A pro-abstinence sex education law enacted recently in Tennessee has critics warning that it will fail to check the state's teen pregnancy rate, as supporters stand their ground on the need for barring explicit sex education.
The bill, labeled by critics as "no holding-hands bill," was signed into law by Republican Gov. Bill Haslam last month. It prohibits educators from advocating "gateway sexual activity," and uses the criminal statute on sexual assault to specify acts such as groping or fondling.A New York-based reproductive health research organization, the Guttmacher Institute, is arguing that comprehensive sex education is appropriate and necessary for young people.

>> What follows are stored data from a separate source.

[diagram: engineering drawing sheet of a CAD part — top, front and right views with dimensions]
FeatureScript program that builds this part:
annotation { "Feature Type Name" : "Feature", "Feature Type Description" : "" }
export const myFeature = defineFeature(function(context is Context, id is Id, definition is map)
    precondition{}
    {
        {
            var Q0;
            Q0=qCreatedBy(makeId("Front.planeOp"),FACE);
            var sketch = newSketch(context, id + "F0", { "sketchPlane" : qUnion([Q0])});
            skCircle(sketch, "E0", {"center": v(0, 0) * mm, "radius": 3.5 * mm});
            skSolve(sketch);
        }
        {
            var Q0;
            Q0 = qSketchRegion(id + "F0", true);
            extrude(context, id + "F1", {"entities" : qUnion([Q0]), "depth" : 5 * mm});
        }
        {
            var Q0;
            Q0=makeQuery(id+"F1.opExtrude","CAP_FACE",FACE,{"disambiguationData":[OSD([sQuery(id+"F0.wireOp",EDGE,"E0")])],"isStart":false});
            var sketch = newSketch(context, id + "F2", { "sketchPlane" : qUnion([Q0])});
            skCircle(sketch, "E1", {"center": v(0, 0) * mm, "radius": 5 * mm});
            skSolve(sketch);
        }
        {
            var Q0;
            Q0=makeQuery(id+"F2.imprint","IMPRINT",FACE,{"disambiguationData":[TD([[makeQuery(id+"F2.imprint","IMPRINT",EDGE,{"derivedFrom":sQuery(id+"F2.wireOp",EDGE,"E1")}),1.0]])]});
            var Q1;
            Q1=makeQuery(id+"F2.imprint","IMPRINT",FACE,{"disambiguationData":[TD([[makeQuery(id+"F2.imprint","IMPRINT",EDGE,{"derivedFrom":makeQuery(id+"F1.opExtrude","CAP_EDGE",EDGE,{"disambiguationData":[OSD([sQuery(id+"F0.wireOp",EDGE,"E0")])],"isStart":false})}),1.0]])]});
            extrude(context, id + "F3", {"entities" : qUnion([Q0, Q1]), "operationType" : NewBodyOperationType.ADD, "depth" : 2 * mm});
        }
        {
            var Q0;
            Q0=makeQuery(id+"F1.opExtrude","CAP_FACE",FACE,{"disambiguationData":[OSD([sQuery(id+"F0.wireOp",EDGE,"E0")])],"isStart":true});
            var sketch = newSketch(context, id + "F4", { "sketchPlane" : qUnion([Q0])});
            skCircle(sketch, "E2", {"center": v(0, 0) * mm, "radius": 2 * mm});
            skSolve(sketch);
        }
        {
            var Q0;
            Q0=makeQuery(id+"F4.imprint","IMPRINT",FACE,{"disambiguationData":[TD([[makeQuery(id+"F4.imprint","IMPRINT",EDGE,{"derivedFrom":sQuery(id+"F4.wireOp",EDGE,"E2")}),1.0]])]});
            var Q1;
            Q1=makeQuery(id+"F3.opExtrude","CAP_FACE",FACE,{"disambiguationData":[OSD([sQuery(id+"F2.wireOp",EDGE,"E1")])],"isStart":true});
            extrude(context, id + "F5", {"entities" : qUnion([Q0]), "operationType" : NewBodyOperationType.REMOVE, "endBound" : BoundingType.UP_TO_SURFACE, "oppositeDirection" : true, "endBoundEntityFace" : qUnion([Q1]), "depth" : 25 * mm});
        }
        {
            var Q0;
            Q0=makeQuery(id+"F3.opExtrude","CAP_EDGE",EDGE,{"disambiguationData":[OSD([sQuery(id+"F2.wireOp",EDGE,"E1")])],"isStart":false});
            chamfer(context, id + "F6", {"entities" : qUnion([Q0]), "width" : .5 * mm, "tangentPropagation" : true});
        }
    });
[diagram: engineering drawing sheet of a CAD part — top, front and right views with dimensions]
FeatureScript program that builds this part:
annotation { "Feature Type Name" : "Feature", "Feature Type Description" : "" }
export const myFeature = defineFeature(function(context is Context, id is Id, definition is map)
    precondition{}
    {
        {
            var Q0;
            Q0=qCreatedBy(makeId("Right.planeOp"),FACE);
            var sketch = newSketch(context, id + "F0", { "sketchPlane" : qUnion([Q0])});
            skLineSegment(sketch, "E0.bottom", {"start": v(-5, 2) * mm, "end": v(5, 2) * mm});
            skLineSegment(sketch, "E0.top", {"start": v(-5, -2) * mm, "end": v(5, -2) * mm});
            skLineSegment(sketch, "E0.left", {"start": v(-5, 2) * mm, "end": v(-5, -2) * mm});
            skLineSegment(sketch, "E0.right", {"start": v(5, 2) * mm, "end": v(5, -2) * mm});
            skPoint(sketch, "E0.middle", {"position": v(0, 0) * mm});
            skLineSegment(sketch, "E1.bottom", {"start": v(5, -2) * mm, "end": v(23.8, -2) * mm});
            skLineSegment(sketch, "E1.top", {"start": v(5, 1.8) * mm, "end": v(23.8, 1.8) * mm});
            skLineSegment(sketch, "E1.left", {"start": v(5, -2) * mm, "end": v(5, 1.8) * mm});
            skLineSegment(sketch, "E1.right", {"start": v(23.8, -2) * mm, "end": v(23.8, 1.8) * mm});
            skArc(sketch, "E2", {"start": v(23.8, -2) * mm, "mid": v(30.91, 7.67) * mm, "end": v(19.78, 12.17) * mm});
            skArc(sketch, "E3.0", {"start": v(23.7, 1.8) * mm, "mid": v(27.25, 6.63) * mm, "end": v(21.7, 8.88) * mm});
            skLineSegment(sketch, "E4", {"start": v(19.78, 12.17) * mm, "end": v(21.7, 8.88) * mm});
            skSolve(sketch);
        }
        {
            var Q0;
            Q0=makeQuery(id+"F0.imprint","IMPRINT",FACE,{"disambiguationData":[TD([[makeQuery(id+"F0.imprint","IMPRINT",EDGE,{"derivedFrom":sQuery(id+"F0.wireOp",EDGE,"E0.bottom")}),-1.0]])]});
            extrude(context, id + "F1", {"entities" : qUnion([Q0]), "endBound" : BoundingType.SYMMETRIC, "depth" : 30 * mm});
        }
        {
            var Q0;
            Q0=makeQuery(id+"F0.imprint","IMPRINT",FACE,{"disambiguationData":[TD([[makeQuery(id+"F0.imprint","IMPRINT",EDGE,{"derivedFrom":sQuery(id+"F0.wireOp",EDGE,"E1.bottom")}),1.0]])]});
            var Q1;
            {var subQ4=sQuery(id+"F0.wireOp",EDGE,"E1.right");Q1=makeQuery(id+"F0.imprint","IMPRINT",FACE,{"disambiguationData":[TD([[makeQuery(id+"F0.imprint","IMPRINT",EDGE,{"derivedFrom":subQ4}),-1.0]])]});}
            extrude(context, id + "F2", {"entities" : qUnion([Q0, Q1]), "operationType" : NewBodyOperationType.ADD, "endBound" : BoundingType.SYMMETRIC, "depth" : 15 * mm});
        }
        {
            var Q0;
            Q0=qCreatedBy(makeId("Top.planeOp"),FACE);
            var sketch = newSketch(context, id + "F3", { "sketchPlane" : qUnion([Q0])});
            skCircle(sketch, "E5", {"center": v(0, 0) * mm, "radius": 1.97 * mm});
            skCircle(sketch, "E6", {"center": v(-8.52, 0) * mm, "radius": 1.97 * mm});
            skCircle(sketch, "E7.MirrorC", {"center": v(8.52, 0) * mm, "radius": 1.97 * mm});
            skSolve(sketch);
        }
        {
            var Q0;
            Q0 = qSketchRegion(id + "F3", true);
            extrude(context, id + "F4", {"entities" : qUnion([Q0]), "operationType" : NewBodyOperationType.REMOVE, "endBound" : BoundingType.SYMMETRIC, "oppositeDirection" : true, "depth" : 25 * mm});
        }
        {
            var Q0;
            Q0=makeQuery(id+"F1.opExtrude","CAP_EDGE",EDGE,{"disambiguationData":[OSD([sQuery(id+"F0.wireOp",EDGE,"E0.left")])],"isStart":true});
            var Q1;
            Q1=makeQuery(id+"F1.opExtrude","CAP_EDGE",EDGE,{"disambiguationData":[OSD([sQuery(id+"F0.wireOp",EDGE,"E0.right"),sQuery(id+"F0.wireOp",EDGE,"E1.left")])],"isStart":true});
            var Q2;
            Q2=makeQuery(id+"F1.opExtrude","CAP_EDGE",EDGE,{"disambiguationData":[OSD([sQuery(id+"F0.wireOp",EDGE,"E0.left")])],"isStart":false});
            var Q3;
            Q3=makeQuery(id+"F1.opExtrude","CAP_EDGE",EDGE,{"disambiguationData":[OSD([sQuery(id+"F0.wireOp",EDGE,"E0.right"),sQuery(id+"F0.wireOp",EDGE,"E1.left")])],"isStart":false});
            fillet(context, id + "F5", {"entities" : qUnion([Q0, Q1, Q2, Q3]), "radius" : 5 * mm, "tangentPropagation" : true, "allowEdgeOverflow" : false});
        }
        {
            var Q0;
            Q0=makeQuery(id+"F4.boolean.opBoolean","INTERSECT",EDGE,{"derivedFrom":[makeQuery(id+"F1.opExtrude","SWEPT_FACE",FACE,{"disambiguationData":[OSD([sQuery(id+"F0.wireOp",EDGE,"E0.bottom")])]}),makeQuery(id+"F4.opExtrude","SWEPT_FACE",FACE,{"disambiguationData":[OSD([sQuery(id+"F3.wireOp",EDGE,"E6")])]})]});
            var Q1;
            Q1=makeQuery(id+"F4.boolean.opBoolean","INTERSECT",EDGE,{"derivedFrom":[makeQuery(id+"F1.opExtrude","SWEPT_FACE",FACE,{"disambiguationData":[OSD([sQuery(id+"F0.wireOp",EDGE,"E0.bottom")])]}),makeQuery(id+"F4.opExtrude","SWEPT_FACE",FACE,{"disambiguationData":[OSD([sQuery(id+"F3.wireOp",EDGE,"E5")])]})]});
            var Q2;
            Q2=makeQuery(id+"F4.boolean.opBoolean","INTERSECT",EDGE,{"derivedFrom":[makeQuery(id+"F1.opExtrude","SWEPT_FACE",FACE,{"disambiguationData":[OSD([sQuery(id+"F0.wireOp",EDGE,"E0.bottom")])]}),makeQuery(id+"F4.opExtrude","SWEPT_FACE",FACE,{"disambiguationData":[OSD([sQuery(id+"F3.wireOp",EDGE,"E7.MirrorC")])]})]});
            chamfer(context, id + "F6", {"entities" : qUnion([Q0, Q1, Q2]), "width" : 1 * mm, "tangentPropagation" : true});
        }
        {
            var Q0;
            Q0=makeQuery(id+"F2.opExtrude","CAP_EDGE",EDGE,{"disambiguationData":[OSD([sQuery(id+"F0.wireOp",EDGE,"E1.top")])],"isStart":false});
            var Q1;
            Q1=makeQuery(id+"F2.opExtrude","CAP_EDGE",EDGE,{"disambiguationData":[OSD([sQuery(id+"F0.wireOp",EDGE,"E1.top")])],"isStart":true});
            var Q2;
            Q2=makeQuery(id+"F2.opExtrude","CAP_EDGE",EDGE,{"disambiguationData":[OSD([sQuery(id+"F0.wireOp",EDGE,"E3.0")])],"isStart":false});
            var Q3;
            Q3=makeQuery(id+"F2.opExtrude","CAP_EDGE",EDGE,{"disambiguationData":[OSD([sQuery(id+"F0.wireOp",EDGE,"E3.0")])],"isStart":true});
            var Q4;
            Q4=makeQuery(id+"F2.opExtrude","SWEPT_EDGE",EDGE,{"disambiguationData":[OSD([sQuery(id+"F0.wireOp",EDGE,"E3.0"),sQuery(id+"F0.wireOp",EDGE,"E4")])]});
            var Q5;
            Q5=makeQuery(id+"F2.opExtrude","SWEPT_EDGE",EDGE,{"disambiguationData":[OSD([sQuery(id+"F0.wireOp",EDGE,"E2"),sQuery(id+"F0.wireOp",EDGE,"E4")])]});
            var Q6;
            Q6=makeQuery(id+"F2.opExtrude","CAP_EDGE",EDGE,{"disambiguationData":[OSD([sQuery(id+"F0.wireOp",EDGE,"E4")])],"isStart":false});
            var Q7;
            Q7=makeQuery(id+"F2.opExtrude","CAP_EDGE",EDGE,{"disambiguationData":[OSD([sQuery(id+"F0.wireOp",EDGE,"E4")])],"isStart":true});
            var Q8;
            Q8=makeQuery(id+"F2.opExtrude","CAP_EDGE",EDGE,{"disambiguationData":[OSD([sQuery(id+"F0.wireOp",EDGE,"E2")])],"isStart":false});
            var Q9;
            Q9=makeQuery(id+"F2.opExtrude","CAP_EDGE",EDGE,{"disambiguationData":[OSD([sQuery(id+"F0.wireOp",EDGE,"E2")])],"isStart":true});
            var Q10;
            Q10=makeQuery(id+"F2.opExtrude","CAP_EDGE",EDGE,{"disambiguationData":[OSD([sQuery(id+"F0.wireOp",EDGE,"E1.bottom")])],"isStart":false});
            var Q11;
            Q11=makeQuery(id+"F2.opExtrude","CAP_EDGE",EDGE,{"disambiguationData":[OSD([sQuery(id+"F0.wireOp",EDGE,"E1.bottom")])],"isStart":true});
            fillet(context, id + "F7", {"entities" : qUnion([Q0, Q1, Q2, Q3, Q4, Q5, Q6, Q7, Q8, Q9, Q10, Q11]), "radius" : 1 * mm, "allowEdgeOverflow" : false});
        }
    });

"What we know ... from the research is that comprehensive sex education works," said Elizabeth Nash, the institute's state issues manager, according to The Associated Press. "It delays sexual activity, it reduces the number of partners teens have, and it increases contraceptive use. There is very little in the way of any rigorous research that shows that abstinence education has any of these long-term benefits."
Nash attributes declining pregnancy rates around the United States to a move the country's state lawmakers took about a decade ago to consider more comprehensive sex education programs that talked about abstinence as well as contraception.
Tennessee's pregnancy rate among girls 15 to 17 has also dropped from 48.2 pregnancies per 1,000 girls in 1998 to 29.6 in 2009, according to the state Commission on Children and Youth. However, the institute says, it remains one of the highest in the nation.